Rows from a segmentation dataset:
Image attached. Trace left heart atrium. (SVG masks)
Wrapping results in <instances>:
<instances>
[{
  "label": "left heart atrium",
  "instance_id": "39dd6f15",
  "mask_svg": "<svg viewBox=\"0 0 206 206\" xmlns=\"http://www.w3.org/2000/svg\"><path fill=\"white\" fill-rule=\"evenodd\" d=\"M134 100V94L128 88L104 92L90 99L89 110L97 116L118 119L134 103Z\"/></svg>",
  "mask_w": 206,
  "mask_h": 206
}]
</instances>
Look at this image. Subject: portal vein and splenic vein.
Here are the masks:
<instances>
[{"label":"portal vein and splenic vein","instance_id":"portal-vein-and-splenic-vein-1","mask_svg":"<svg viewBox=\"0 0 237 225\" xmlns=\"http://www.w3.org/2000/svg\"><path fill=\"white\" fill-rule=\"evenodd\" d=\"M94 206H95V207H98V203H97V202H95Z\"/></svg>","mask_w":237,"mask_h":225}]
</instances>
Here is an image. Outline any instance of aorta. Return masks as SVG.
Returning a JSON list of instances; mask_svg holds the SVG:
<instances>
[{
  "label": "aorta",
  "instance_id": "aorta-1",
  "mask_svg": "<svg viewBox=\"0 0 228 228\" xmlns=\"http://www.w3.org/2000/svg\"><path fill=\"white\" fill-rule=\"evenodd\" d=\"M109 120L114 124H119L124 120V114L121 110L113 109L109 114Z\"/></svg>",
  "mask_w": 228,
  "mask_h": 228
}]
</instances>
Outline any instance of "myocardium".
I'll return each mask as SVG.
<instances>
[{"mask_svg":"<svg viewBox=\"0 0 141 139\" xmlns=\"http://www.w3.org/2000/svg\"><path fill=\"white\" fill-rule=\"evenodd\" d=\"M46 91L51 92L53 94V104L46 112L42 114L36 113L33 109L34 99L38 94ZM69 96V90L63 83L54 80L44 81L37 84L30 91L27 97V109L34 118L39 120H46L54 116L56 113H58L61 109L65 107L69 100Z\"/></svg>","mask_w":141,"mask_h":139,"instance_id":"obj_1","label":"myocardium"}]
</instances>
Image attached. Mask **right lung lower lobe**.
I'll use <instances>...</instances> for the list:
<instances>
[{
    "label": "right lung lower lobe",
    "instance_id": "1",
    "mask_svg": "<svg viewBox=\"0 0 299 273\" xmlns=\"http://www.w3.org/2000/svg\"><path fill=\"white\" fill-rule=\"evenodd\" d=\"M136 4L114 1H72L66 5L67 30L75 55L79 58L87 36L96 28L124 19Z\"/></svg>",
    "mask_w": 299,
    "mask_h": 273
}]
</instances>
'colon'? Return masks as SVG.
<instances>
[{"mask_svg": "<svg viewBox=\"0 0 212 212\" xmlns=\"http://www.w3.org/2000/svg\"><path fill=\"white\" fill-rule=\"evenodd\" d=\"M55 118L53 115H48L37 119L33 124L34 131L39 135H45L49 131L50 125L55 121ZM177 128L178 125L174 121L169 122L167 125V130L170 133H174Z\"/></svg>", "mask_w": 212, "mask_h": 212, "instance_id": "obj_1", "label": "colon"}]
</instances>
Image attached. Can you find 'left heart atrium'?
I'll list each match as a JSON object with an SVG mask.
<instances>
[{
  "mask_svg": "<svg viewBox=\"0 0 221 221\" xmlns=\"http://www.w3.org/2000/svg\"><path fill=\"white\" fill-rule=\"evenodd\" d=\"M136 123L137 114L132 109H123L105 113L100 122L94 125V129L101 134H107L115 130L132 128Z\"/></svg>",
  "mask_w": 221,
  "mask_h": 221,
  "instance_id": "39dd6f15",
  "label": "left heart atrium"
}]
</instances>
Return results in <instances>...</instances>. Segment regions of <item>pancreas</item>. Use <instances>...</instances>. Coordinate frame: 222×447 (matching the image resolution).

==

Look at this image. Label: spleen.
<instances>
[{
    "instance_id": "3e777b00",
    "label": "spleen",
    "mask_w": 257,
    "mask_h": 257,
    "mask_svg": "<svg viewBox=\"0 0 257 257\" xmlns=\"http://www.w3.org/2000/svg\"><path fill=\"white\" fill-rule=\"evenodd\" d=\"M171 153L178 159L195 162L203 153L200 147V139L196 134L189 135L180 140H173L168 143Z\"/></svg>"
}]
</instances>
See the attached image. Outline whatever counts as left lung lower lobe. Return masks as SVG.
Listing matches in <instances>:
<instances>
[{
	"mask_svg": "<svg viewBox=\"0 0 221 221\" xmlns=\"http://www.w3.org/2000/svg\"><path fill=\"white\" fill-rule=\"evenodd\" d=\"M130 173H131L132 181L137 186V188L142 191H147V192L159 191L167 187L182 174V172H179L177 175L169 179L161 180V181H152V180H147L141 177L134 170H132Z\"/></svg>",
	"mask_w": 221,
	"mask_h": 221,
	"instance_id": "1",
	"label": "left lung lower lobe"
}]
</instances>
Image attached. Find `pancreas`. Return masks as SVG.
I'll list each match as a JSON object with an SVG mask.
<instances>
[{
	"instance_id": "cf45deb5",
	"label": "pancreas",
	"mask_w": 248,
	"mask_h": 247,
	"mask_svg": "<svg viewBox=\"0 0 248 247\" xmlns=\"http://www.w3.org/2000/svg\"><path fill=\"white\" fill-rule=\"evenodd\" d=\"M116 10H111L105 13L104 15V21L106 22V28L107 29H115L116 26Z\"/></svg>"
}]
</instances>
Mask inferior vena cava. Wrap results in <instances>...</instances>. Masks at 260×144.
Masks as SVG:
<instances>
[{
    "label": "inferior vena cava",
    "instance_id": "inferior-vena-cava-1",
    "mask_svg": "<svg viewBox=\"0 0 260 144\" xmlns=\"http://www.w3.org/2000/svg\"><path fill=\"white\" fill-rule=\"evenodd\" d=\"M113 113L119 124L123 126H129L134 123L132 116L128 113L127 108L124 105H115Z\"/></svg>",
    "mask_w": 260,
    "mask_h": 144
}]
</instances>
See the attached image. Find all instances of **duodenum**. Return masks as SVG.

• **Stated goal**: Gather every line of the records above that contains the string "this", and copy each one. Case counts.

• **Reply**:
Look at this image. Subject: portal vein and splenic vein.
Look at this image. Label: spleen.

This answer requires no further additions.